Your assignment — With nothing added or left out, output the listing that follows.

Collected data —

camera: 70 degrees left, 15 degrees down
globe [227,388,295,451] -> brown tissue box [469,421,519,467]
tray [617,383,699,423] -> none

The answer —
camera: 70 degrees left, 15 degrees down
globe [227,388,295,451] -> brown tissue box [469,421,519,467]
tray [617,383,699,423] -> none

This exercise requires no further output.